Ah, if only it were that simple. But there are a lot of people out there who think that way and who don’t hesitate to describe the world in terms of their personal theories of behavior. That’s one of the differences between psychology and other sciences. When’s the last time you overheard someone explaining their take on, say, quantum physics? But it probably hasn’t been but a few minutes since you last heard someone explain their own or another’s behavior in terms of some underlying characteristic or external situation. (‘She’s a Pisces – nuff said.’) It’s a blessing and a curse to study something so interesting that everyone has a theory about it. The goal, of course, is not merely to be all spark and sizzle. Bazell offered one example of pop psychology gone awry: “The concept of the split brain, of left brain/right brain, has made it so much into the popular culture that it’s probably used as an explanation for two thirds of human behavior — certainly for our entire political system. Real psychology, very good science, can get turned into metaphors.”

The need for balance was illustrated in a warning from Henninger: “I think there’s a cautionary tale in what happened to physics. It became so abstruse and so difficult that it was impossible for the general public to have any idea of what it was about. And I think if a discipline allows itself to get to that point … the public loses interest. And if the public loses interest, there’s a money consequence to that.”

Even when the public is interested and well-informed by the media about science, there are still barriers that are beyond the reach of either researchers or journalists. “I think the public knows plenty well what stem cells are to make their decision,” said Bazell. “It’s just that some people believe that a pinhead-sized embryo is something sacred and where that comes from is a different question. I think they understand the science very well. They understand that it may well be a treatment for Parkinson’s disease or other illnesses but it comes down to their beliefs — it doesn’t come down to a lack of scientific understanding.”

An Overrated Species?

Turning the tables on this distinguished group, Gazzaniga wrapped up the session by asking the kind of impossible-to-answer question the media so often expect psychologists to respond to eloquently and decisively. “You’re all dealing with the nature of our species in some way,” Gazzaniga began, “and so … I’d like to have a vote on what do you think about human nature? Do you like it? Are we trying to prop up a bad species here? What’s going on?”

Bazell: “I would say of human nature: what’s the choice? What else do we have?”

Henninger: “I love human nature, maddening though it may be. It’s like that famous Lily Tomlin line: ‘I try to be cynical, but it’s hard to keep up.’ And I feel that way all the time. It’s the nature of the news and the media; it throws so much at you and you have to be processing so much all the time … but you have to revert to the mean. I try to keep that baseline in mind when dealing with all the distortion and perversion and exaggeration that one encounters in the news these days.”
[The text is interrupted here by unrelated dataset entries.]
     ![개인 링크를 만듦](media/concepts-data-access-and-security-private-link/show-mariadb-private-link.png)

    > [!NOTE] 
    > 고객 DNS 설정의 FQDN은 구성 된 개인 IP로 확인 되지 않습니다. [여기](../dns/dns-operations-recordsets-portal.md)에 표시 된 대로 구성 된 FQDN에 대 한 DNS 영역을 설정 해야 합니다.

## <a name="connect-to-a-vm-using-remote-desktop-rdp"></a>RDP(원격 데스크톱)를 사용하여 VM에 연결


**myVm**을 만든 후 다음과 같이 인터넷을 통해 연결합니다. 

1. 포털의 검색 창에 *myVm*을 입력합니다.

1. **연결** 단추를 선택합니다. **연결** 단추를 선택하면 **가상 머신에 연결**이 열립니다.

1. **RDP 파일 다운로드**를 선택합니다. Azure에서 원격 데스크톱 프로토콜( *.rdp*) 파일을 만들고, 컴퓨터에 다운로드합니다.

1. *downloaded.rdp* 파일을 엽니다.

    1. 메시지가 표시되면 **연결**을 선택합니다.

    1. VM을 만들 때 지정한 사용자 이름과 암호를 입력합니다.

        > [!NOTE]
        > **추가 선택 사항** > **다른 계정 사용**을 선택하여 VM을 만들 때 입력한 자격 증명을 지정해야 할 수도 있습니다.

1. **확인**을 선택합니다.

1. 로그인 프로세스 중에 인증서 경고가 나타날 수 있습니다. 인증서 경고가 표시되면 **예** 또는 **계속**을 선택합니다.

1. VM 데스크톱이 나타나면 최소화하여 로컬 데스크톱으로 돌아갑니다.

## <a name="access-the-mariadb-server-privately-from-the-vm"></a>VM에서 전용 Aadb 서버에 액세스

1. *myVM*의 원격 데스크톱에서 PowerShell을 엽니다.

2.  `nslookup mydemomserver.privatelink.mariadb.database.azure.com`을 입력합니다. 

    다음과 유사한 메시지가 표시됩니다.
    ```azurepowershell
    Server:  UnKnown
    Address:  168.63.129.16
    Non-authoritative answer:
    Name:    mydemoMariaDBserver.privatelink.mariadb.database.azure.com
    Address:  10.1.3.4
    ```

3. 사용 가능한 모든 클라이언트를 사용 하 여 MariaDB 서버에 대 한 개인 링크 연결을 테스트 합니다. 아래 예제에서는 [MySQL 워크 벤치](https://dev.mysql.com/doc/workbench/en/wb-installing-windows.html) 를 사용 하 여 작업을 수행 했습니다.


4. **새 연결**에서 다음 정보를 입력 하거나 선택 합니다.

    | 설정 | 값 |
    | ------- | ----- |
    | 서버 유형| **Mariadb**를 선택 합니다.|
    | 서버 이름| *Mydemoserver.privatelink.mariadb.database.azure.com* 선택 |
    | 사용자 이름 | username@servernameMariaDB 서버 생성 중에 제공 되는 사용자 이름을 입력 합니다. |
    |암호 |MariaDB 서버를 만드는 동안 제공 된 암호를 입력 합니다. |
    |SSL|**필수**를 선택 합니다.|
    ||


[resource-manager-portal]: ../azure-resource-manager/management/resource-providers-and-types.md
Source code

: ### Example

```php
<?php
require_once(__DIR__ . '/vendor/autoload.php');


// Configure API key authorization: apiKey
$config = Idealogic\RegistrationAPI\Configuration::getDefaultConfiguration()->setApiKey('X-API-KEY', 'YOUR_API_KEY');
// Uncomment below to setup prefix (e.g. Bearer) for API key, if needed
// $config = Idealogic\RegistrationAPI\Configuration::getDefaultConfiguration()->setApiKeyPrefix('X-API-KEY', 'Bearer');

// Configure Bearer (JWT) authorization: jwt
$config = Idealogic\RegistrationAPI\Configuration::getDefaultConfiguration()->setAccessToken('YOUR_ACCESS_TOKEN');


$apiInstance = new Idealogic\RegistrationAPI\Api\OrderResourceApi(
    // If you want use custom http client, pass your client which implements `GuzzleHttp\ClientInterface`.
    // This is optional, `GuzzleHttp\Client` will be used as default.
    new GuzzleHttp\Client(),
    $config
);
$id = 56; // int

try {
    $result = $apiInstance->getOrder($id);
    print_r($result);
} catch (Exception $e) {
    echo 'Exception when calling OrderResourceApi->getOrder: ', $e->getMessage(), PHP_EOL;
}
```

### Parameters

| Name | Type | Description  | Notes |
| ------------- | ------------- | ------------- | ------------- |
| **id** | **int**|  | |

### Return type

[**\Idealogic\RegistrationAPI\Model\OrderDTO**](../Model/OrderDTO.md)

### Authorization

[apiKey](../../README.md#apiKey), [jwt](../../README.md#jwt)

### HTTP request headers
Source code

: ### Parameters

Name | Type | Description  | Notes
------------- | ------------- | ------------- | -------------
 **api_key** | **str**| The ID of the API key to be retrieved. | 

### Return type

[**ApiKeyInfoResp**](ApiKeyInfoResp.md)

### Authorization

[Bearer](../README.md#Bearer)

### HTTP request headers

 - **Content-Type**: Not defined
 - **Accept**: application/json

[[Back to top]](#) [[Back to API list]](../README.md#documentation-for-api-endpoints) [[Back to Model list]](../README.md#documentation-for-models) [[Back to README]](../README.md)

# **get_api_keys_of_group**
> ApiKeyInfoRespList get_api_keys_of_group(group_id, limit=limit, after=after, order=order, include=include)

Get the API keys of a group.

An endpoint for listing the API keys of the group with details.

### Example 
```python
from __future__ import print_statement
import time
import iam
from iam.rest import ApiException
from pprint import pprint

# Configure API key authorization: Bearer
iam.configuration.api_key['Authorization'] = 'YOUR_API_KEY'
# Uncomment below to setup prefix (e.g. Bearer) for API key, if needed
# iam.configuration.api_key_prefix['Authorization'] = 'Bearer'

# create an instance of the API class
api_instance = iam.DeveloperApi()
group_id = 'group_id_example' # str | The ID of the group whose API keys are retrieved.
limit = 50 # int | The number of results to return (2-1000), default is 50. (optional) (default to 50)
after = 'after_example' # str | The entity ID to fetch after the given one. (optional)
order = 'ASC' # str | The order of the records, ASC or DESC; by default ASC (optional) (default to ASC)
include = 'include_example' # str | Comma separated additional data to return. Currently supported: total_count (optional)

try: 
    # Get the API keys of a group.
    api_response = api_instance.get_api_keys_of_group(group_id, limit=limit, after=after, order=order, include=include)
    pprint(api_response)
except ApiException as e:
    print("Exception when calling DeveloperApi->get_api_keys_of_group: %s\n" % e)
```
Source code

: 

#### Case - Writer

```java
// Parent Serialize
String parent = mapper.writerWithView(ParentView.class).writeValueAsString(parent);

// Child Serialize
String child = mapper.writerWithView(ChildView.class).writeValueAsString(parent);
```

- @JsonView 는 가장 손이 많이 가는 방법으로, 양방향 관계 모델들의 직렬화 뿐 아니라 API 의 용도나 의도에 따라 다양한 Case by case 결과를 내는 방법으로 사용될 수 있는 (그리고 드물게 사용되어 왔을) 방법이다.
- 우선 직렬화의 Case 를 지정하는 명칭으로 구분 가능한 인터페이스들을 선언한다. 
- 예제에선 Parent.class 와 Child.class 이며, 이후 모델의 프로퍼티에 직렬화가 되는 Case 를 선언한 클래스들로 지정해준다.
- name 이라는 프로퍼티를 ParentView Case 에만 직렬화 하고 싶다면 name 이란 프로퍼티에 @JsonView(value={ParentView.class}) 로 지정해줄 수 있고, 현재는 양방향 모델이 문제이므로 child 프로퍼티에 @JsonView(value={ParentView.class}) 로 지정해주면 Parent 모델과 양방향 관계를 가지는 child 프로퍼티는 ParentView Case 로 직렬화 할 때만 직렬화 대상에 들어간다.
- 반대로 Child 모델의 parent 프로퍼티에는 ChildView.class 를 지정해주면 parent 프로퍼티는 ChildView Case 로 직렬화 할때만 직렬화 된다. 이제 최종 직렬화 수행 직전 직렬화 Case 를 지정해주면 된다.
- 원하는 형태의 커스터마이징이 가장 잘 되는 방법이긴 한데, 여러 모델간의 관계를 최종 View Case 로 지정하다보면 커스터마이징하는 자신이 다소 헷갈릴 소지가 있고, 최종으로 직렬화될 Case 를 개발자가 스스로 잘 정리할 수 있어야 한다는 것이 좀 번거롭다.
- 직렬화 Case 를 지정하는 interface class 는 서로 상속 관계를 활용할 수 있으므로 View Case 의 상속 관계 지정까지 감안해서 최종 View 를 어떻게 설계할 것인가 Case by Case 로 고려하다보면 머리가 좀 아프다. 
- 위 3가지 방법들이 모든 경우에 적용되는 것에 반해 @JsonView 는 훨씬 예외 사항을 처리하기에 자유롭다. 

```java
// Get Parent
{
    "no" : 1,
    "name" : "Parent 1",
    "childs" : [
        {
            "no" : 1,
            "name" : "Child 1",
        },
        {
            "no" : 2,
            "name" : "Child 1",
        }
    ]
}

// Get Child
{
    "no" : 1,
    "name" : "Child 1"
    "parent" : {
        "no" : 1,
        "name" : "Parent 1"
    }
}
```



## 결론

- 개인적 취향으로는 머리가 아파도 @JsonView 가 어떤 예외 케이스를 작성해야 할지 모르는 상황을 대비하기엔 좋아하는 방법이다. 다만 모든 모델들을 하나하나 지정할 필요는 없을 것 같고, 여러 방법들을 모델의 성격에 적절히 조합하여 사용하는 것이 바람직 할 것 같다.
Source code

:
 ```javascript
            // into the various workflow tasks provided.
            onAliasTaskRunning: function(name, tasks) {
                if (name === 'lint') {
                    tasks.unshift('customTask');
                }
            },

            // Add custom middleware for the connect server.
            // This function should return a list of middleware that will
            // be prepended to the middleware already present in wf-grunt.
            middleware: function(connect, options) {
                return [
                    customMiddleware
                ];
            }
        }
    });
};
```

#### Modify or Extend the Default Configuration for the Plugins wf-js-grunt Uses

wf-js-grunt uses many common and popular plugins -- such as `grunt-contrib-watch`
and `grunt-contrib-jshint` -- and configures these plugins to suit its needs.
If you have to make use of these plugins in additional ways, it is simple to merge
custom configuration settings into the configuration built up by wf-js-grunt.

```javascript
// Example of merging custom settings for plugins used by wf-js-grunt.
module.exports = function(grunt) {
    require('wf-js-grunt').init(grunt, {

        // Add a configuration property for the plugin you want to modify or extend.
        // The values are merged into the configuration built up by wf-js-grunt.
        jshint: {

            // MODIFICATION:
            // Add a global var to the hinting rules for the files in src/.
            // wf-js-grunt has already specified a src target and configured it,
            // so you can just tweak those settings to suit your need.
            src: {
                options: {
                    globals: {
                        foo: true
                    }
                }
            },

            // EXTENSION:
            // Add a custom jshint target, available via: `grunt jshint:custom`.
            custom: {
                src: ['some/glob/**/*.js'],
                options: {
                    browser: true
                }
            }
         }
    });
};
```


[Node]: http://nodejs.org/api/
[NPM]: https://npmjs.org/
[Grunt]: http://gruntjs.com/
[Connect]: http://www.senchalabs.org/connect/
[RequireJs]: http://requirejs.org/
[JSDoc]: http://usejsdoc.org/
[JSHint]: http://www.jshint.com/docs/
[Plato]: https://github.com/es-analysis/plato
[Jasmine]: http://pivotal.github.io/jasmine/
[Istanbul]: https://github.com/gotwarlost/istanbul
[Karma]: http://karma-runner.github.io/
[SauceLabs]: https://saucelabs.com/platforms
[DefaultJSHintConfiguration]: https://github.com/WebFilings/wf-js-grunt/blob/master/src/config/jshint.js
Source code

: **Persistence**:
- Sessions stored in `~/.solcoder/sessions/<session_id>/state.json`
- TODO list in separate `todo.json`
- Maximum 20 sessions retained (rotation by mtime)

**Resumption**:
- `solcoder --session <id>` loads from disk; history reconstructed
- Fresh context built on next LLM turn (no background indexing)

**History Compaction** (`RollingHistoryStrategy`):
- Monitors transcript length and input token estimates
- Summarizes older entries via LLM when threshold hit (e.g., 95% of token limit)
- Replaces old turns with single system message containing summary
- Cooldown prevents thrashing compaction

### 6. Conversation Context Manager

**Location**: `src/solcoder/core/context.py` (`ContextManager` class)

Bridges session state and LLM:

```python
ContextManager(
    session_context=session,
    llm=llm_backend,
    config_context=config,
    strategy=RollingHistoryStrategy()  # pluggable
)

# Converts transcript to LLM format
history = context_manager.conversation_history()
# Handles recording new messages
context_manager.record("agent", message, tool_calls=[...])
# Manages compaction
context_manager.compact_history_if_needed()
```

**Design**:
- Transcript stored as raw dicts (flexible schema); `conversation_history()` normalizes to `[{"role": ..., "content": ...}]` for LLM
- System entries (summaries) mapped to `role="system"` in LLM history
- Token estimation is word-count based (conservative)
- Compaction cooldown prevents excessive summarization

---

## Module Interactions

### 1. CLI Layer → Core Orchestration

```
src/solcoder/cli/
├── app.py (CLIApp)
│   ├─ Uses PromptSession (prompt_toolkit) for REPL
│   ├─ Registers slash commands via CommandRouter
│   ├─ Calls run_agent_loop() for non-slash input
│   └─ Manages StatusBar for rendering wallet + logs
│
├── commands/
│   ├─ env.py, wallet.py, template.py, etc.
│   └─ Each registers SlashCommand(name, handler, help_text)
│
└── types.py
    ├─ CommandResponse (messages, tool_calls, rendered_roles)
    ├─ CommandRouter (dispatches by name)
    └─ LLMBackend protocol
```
Goode: “I think we’re an overrated species. I’ll leave it at that.”

Wolfe: “I am endlessly fascinated by the adventures of the human beast. The acute human comedy will never desert us. But I think 98 percent of the nature of man is based on those things possible only through the use of speech. Our history began when we acquired speech. Speech was like a nuclear weapon compared with any other force in nature.”

Safire: “When you look back over the last 50 or 75 years and the human species, you see these enormous advances in science where you are actually extending the life of a human being from 47 in 1900 to 77 today. So we’re racing to make our lives more nourished and enriched as we get older. It’s a remarkable advance. This good thing that’s happening, both in science and in politics is unstoppable. And so, with all the faults we have, I’m a big optimist about the human species.”